Un père et ses deux fils jugés pour agressions sexuelles sur des fillettes

Par Julie Guesdon, France Bleu mercredi 30 avril 2014 à 16:27

Le tribunal correctionnel de Versailles
Le tribunal correctionnel de Versailles © MaxPPP

Un homme et ses deux fils sont entendus ce mercredi par le tribunal correctionnel de Versailles. Ils sont accusés d'agressions sexuelles en série sur sept fillettes de leur famille, pendant près de vingt ans.

L'affaire aura duré 20 ans. Mercredi 30 avril, un père de 59 ans et ses deux fils de 30 et 33 ans comparaissent devant le tribunal correctionnel de Versailles. Ils sont accusés d'agressions sexuelles sur plusieurs fillettes de la famille.

Entre 1993 et 2013, cinq nièces et cousines des prévenus ont été victimes d'attouchements. Le père de famille est d'ailleurs également jugé ce même jour pour agressions sexuelles sur ses filles de 3 et 6 ans.

Un secret de famille

Les trois hommes sont interpelés en mars 2013, lorsque la compagne des deux petites filles, en instance de divorce, porte plainte contre son époux. Lors du dépôt de plainte, le 19 mars 2013, les fillettes déclarent avoir été agressées sexuellement par leur père pendant les vacances de Pâques. En écho, la mère révèle aux gendarmes que des faits similaires auraient été rapportés par des membres de la famille. Une fois interrogées, ces personnes parlent d'attouchements perpétrés par le père et l'un de ses fils.

Les langues se délient dans la famille originaire des Yvelines et une quatrième victime porte plainte contre le père, puis une cinquième, contre le plus vieux des deux fils. On apprend alors que les parents des fillettes savaient parfois, après coup, mais n'avaient pas porté plainte, notamment à cause du "qu'en dira-t-on".

Une première condamnation par le tribunal pour enfants

Les deux frères ont déjà été condamnés le 1er avril dernier par le tribunal pour enfants de Versailles. Ils étaient jugés pour agressions sexuelles commises sur leurs nièces et cousines alors qu'ils étaient mineurs. Le plus jeune des deux frères, Jean-François, écopent de 4 ans de prison, dont un an avec sursis. Son frère, Gilbert, déclaré déficient mental, n'est condamné qu'à 8 mois de prison avec sursis.

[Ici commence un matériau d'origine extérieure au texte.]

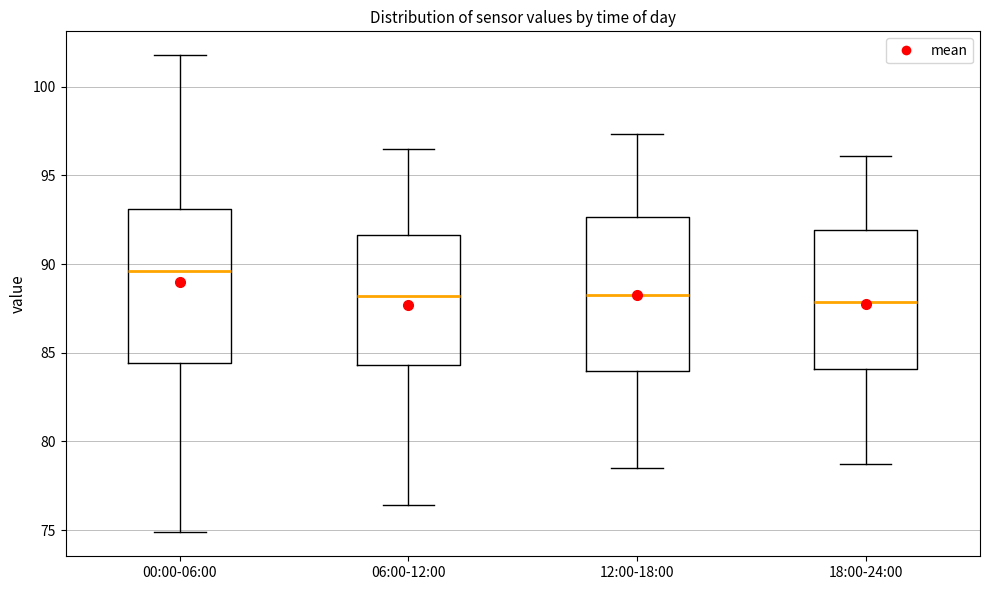

Where does the median line of the box for 00:00-06:00 sit on the y-axis? The values are not printed on the chart, so give them approximately, as read against the axis.

89.5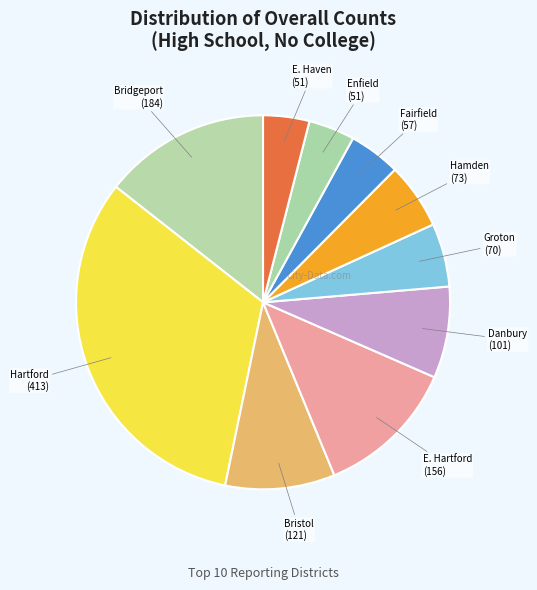

Which category has the smallest portion of the pie?

Enfield School District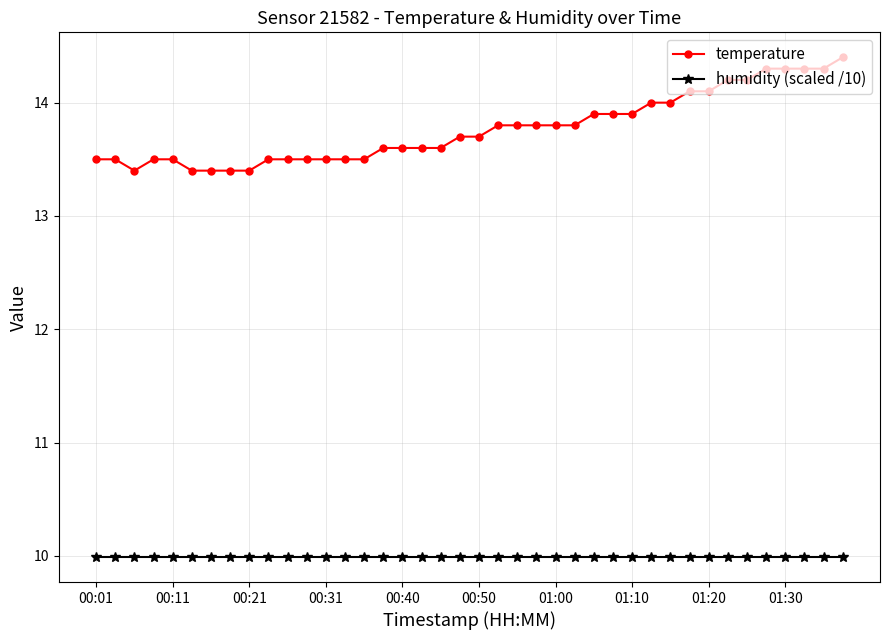

True or false: temperature and humidity (scaled /10) cross at least once.

False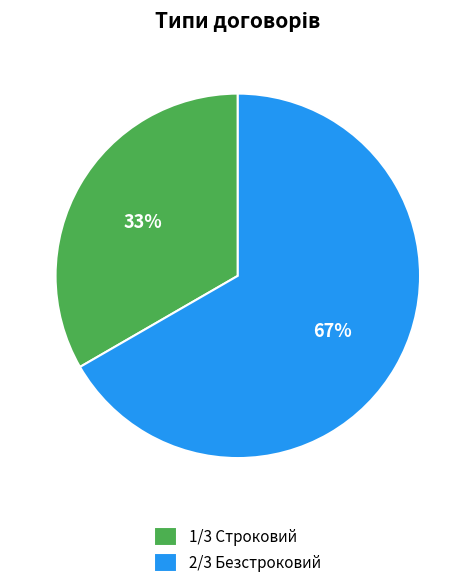

Which category has the biggest portion of the pie?

2/3 Безстроковий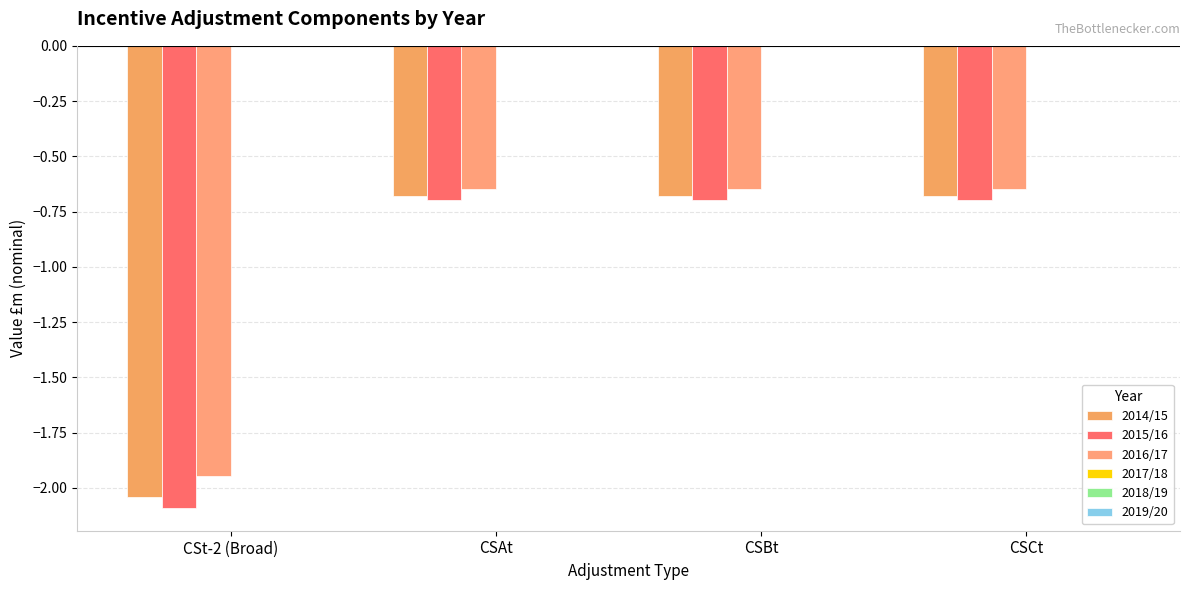

Does the chart contain any negative values?

Yes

Parmi les avocats et magistrats qui suivent l'affaire, on évoque un "manque d'éducation" dans une famille où "la perversité et la défiance sexuelles étaient omniprésentes". Dans les années 90, la mère des deux frères garde plusieurs petites filles du voisinage, dont des nièces et cousines, les seules à avoir dénoncé les abus.

Caresses imposées, viols à répétition... Les détails sont scabreux. Romuald, le "papi" se promène en peignoir, selon les dires des victimes et se masturbe devant les fillettes en regardant des films pornographiques. Jean-François exerce un "chantage aux jouets" : pas de Playmobil si les fillettes ne se "placent pas sur lui". Quant à Gilbert, une victime rapporte avoir été plaquée contre un mur pendant qu'il se caressait contre elle.

L'avocat de l'un des deux frères, Denis Solanet, soutient toutefois qu'il ne s'agit pas d'un "prédateur sexuel". Il rappelle que le prévenu a cessé toute agression sexuelle pendant 13 ans, une fois parti du domicile paternel.